Flieg mit mir

sfd& gespenster / zeitschrift der schule für dichtung, 2020

Drei Mal bin ich ihm begegnet, immer bei der U-Bahn. Zuerst am Karlsplatz unten. Ich hab auf den Zug gewartet, wie viele andere auch.
„Ist das Ihre Tasche?“, hat jemand gesagt.
Das war er. Dieser Kerl mit dem argen Blick. Mit Augen wie Löcher, aus denen es gefunkelt hat, dass mir ganz anders geworden ist. 
„Gehört die Tasche Ihnen?“, hat er gesagt.
„Was für eine Tasche?“
Und da war sie, die Tasche, die vorher nicht dagewesen ist. Direkt zu meinen Füßen. Eine blitzblaue Sporttasche mit Aufdruck: Fly with me.
„Meine ist das nicht.“
„Das ist beunruhigend. Sie sind der Letzte, der noch in Frage gekommen wäre. Den anderen gehört sie auch nicht.“
„Ja, und?“
„Es passiert so viel Grauenvolles. Da fängt man an nachzudenken. Bei einer herrenlosen Tasche.“
„Ach so“, hab ich gesagt und ihn mir angeschaut. Dünn war er. Alt war er. Einen hellen Sommeranzug hat er angehabt, viel zu groß und ganz zerknittert. Ich glaube, ich habe noch nie einen so zerknitterten Anzug gesehen.
Ich wollt mich lieber verdrücken. Hab ihm zugenickt und mich zwischen den Leuten durchgequetscht. Hab mich gefragt, wie weit man weg sein muss, wenn so eine Bombe hochgeht. Und ob ich die zwei Kinder am Bahnsteig retten soll. Habs sein lassen. Hätte nur Ärger mit der Mutter gegeben.
Der Zug ist gekommen. Bin eingestiegen. Nichts ist passiert.

„Gehört die Tasche Ihnen?“
Wochen später, diesmal in der U-Bahn. Wieder er, mit seinem Anzug und mit seinem Blick. Wieder die Tasche am Boden: Fly with me.   
Wir fast allein im Wagon.
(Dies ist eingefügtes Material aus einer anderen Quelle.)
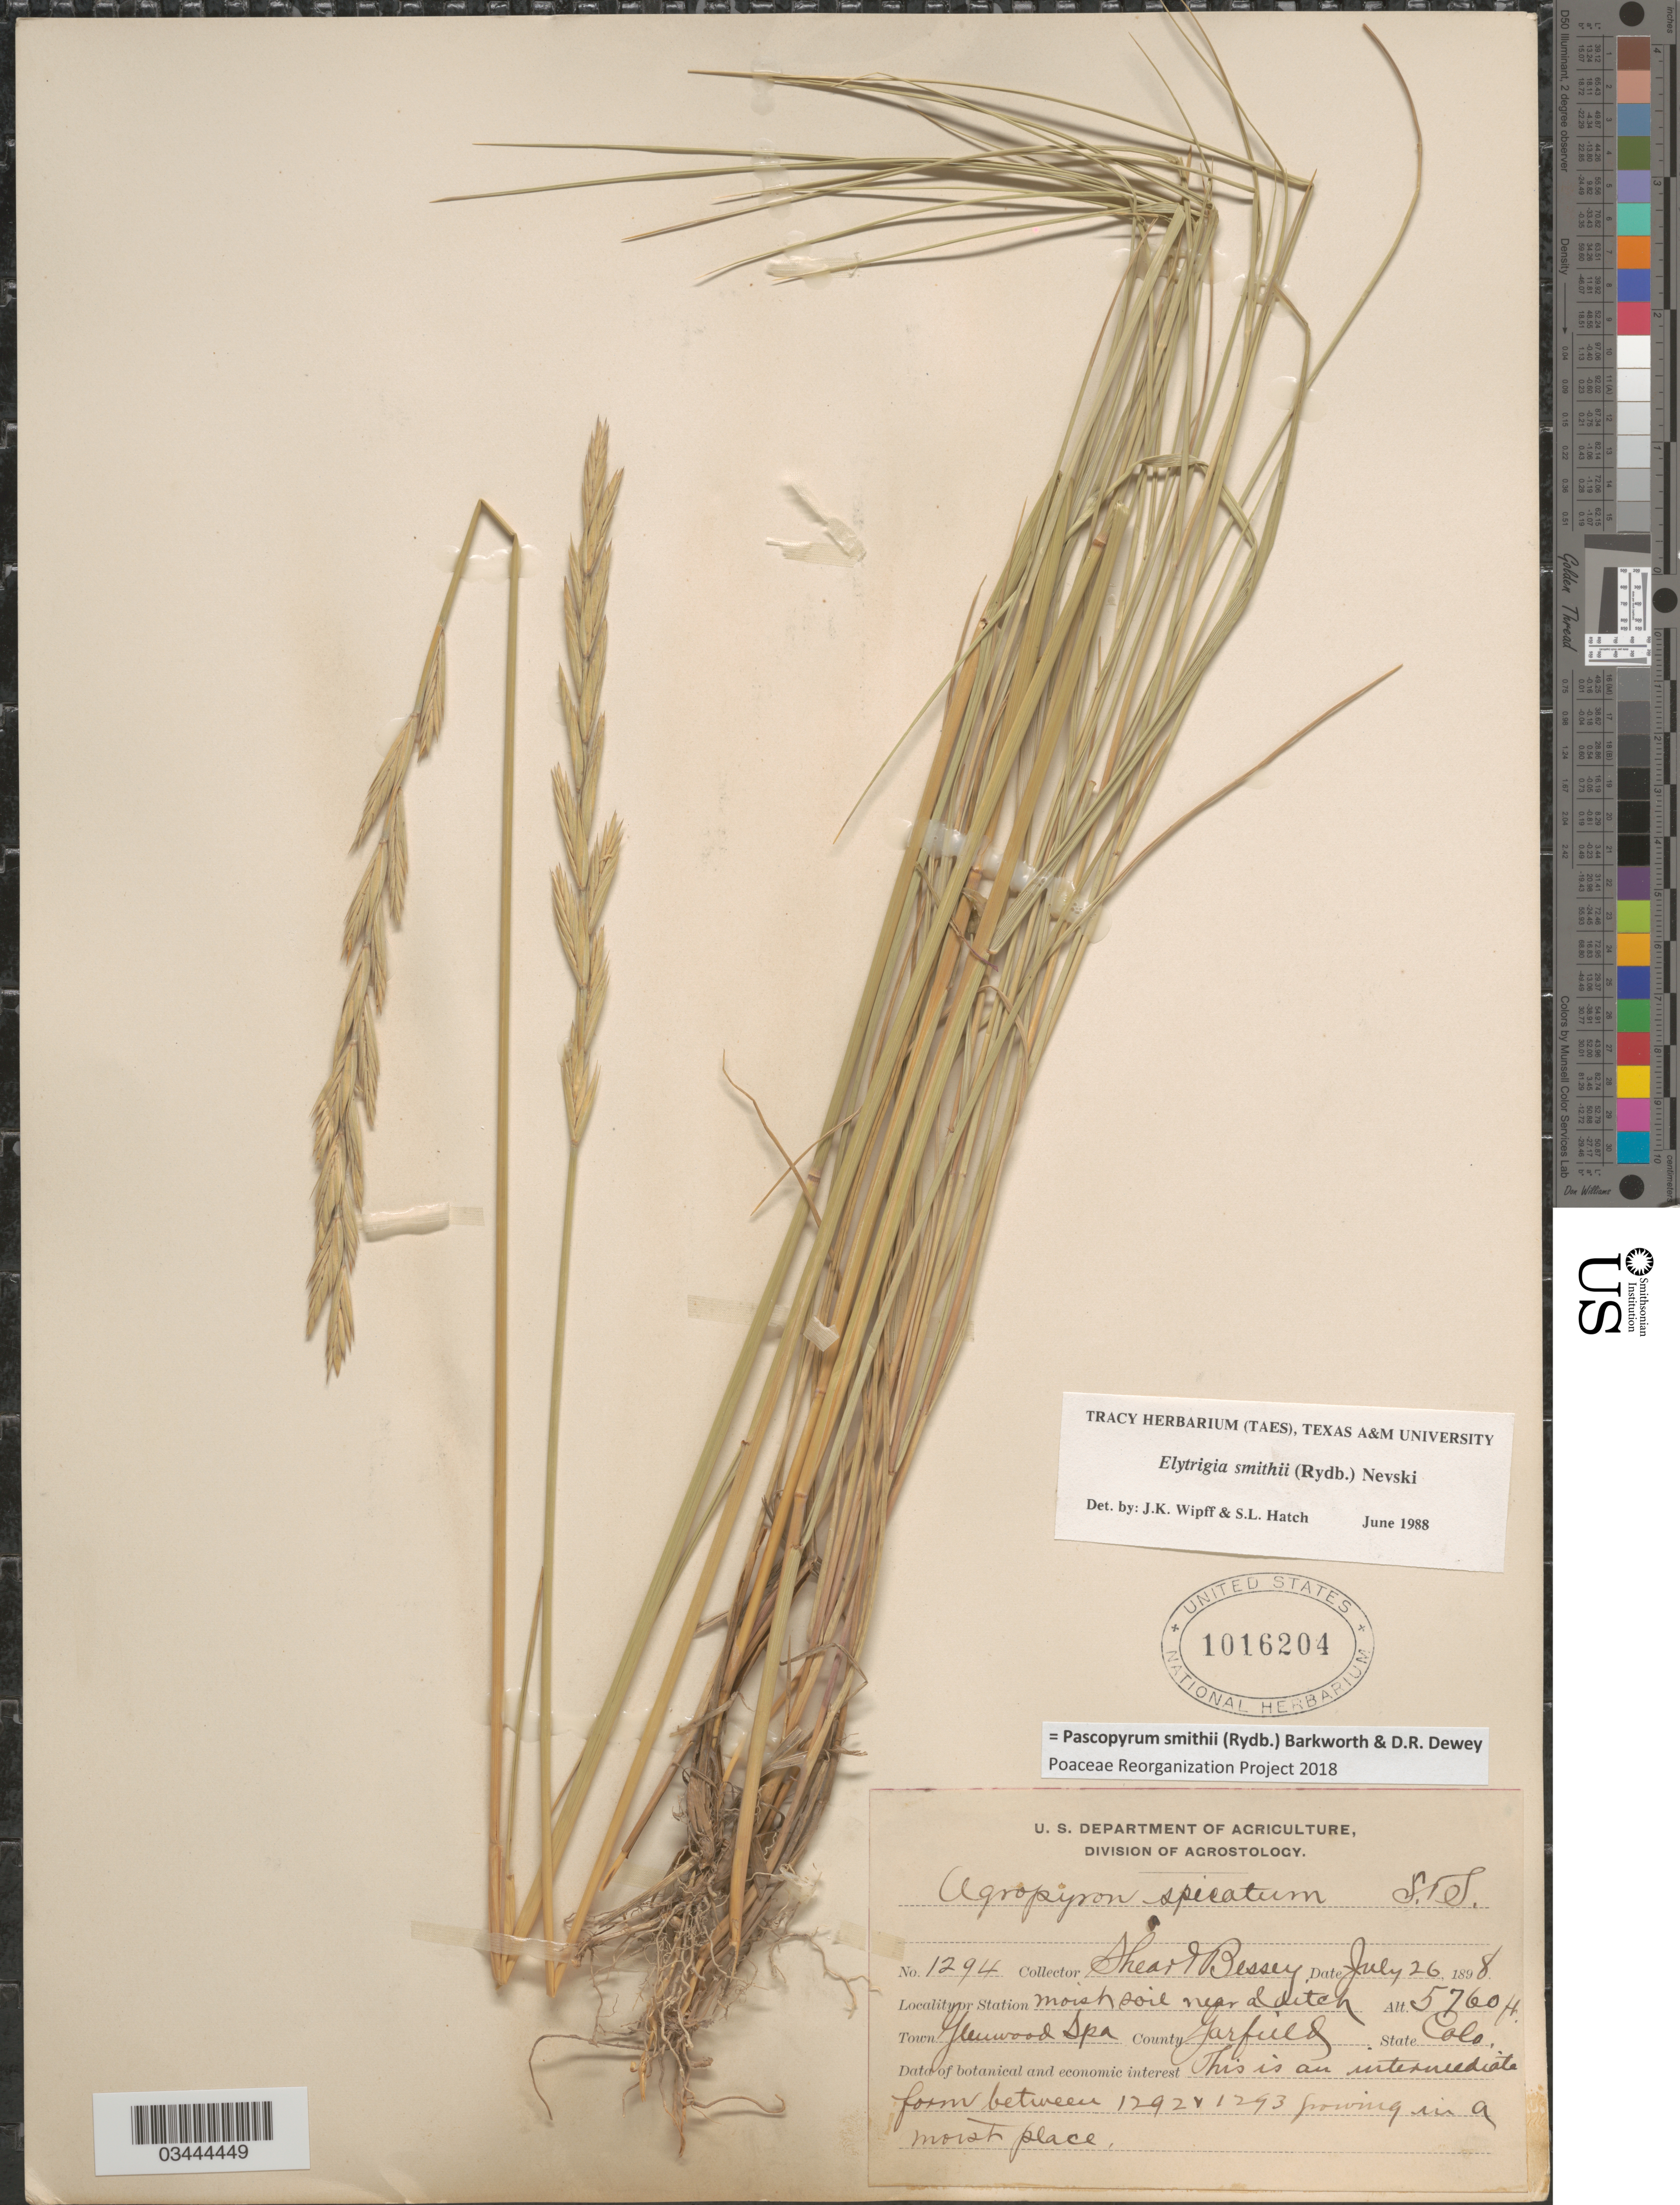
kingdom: Plantae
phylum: Tracheophyta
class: Liliopsida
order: Poales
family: Poaceae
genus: Pascopyrum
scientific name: Pascopyrum smithii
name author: (Rydb.) Barkworth & Dewey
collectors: -- Shear & -. Bessey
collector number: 1294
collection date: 1898-07-26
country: United States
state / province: Colorado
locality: Town Glenwood Spa. County Garfield.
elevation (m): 1756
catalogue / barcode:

Bis auf eine junge Frau mit blitzblau lackierten Fingernägeln.
„Stellen Sie sich vor“, hat er gesagt. „Stellen Sie sich einmal vor …“
Ich hab mich zur Tür gestellt. Obwohl ich gar nicht aussteigen hab müssen. Er gleich hinter mir.
„Ärgerlich“, hat er gesagt. „Wenn man einmal so ein Bild im Kopf hat, wird man es nicht mehr los. Nicht wahr?“
„Was für ein Bild?“ Doch da war es schon, das Bild: Blut an den Scheiben. Blut auf den Sitzen. Und eine abgerissene Frauenhand mit blitzblauen Fingernägeln.
Ich bin ausgestiegen, er nicht. Das Bild hat mich noch lange begleitet: die Frauenhand – ohne Frau dran.

Das dritte Mal war im letzten Winter. Wieder Karlsplatz. Oben, neben der Rolltreppe ist er gestanden. Als hätte er auf mich gewartet. Mit seinem Sommeranzug und seiner „herrenlosen“ Tasche.
„Ich will mich verabschieden“, hat er gesagt. „Ich gehe in den Ruhestand.“
„Aha“, hab ich gesagt.
„Weil sie immer so nett waren,“ hat er gesagt, „hinterlasse ich Ihnen die Tasche“. Und gegrinst hat er, dass mir ganz anders geworden ist. So ungut heiß, wie einem nur sein kann. Das Herz, hab ich gedacht, jetzt ist es aus. Aber es war nicht aus. Und er war auf einmal weg.

Gestorben bin ich an einem anderen Tag. Und zwar wirklich bei einer Explosion in der U-Bahn-Station. Er war eine Gasleitung, die in die Luft geflogen ist. Und ich mit ihr. Ich war mir sicher, dort die eine Frauenhand gesehen zu haben. Aber das muss ich mir eingebildet haben. Ich war nämlich das einzige Opfer. Hat er mir nachher erzählt.